Teks Bacaan =
+ + + + +

Deforestasi Kawasan Danau Toba
Selasa, 19 Juli 2011
Medan-ORBIT:Sudah lama terungkap kawasan Danau Toba yang menjadi kebanggan masyarakat Sumatera Utara (Sumut) dan merupakan objek wisata mancanegara mengalami kerusakan.
Menurut pakar lingkungan hidup Ir Jaya Arjuna beberapa waktu lalu, selain air Danau Toba mengalami penurunan, juga lingkungan di sana kotor dan mengalami kerusakan berat. Sehingga memerlukan keseriusan penangannya.
Informasi dihimpun Harian Orbit hingga Minggu (17/7), lebih kurang 50.000 hektar dari hampir 370 ribu hektare lahan di kawasan Danau Toba mengalami kerusakan kecil hingga berat, sehingga harus serius ditangani untuk menjaga kelestarian danau itu.
Menurut Ketua Harian Badan Koordinasi Pengelolaan Ekosistem Danau Toba, Edward Simanjutak, baru-baru ini, kerusakan lingkungan sekitar Danau Toba disebabkan banyak faktor mulai dari ulah manusia hingga faktor alam.

+ + + + +

Catatan dari sebuah dataset
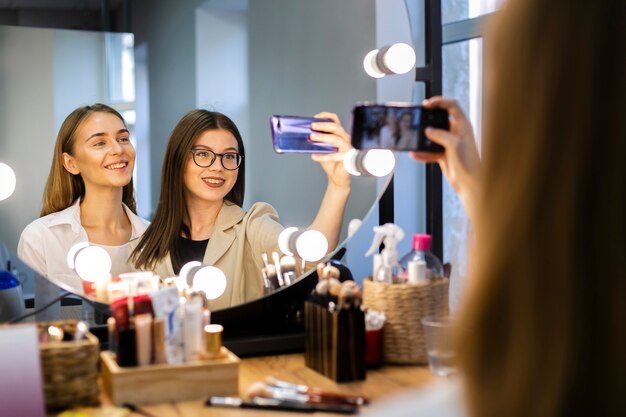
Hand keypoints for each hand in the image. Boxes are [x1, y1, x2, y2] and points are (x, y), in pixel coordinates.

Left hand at [309, 112, 351, 189]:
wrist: (337, 176)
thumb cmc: (331, 162)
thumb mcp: (322, 148)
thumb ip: (318, 141)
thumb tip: (305, 135)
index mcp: (339, 134)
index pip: (335, 120)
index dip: (325, 116)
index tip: (315, 118)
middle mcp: (345, 139)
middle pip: (336, 127)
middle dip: (323, 125)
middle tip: (312, 126)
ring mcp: (348, 148)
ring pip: (336, 139)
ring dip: (323, 137)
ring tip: (312, 138)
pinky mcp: (348, 158)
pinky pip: (335, 156)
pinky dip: (324, 156)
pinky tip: (314, 157)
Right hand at [410, 96, 480, 219]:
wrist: (469, 183)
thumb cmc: (469, 163)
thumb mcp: (454, 145)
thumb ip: (440, 135)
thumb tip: (429, 130)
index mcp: (463, 126)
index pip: (452, 106)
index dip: (440, 102)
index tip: (427, 104)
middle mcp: (456, 133)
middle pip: (440, 121)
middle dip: (429, 121)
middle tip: (419, 120)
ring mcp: (450, 144)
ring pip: (433, 137)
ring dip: (424, 139)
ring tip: (415, 140)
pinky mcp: (444, 155)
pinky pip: (430, 151)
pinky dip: (423, 153)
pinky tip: (416, 154)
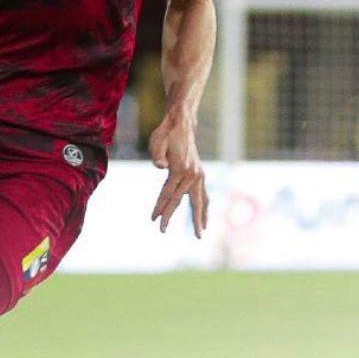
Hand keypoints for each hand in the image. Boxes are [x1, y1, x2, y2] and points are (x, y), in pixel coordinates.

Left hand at [148, 113, 208, 237]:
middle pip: (180, 200)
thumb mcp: (157, 141)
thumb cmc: (166, 133)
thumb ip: (157, 155)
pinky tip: (204, 218)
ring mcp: (198, 175)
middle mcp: (191, 175)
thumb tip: (160, 167)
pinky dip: (204, 207)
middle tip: (162, 231)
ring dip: (198, 218)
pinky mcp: (200, 174)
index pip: (168, 194)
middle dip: (170, 216)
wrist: (182, 124)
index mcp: (180, 169)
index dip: (160, 208)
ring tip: (199, 233)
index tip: (153, 220)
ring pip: (199, 201)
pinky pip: (204, 195)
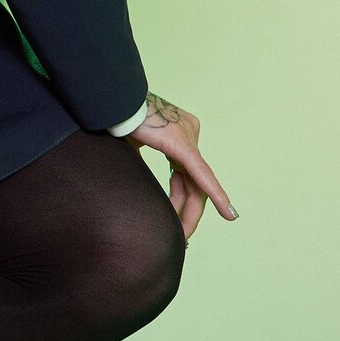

+ + + + +

Latihan Soal =
1) Salin ulang bagian teks tentang deforestasi kawasan Danau Toba, mulai dari "Informasi dihimpun Harian" sampai dengan "kelestarian danau itu.", termasuk kedua bagian itu.
2) Jawablah pertanyaan berikut berdasarkan teks tentang deforestasi kawasan Danau Toba.
(a) Berapa luas lahan di kawasan Danau Toba yang mengalami kerusakan menurut informasi yang dihimpun Harian Orbit?
(b) Siapakah Ir Jaya Arjuna menurut teks?
(c) Apa jabatan Edward Simanjutak?
3) Lanjutkan teks tentang deforestasi kawasan Danau Toba setelah kalimat terakhirnya.

Kunci Jawaban =
1)
Informasi dihimpun Harian Orbit hingga Minggu (17/7), lebih kurang 50.000 hektar dari hampir 370 ribu hektare lahan di kawasan Danau Toba mengalami kerusakan kecil hingga berat, sehingga harus serius ditangani untuk menjaga kelestarian danau itu.

2)
(a) Lebih kurang 50.000 hektare, dari hampir 370 ribu hektare lahan.
(b) Pakar lingkungan hidup.
(c) Ketua Harian Badan Koordinasi Pengelolaan Ekosistem Danau Toba.

3)
Namun, kata Kordinator Konsorsium Lestari Indonesia Kita (Klika) Fajar Kaprawi kepada Harian Orbit Minggu (17/7) di Medan, Surat Keputusan (SK) Menteri Kehutanan nomor 44 tahun 2005 dituding sebagai penyebab kerusakan 50.000 lebih hektar lahan di kawasan Danau Toba. Pasalnya, ada kebijakan tumpang tindih dan pemutian atara kawasan hutan dan konsesi dengan aturan yang ada sekarang.Fajar Kaprawi mengugkap, puluhan ribu lebih hektar lahan di kawasan Danau Toba yang mengalami kerusakan parah. Bahkan mengali kerusakan yang telah menjurus pada kehancuran kawasan.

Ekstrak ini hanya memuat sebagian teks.